Required work: Scan the data for "might" and copy each matching line.

Source data:
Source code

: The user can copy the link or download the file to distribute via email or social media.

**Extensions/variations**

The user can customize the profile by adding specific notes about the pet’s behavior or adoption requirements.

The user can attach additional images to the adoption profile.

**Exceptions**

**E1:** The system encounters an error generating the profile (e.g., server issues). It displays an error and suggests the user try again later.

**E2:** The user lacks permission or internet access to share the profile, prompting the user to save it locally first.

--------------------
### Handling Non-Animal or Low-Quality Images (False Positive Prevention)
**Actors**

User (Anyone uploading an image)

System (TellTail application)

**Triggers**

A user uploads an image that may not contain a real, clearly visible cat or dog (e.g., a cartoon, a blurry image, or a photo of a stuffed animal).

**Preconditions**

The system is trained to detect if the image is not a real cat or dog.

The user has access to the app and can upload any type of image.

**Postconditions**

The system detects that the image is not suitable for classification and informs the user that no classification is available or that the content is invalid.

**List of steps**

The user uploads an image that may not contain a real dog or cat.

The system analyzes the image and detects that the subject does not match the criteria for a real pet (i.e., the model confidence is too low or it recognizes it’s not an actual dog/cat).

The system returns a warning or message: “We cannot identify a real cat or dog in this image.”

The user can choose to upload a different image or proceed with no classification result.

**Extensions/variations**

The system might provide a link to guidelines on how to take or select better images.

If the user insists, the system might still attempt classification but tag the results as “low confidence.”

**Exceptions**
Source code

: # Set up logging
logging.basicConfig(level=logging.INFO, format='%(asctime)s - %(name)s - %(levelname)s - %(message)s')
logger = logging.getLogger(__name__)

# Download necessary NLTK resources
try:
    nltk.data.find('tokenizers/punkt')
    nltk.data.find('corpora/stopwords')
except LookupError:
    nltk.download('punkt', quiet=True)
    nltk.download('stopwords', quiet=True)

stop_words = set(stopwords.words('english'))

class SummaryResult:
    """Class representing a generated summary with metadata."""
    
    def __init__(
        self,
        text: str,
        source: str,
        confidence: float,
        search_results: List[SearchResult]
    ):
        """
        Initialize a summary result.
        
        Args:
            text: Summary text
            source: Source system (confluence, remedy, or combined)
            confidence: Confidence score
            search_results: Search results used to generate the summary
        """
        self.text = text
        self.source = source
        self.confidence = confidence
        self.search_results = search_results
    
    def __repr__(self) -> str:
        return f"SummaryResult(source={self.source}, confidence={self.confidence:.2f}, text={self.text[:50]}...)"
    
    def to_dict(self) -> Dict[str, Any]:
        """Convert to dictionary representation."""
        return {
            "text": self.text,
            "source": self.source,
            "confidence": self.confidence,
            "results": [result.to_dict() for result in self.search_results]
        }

The answer:
The system might provide a link to guidelines on how to take or select better images.
If the user insists, the system might still attempt classification but tag the results as “low confidence.”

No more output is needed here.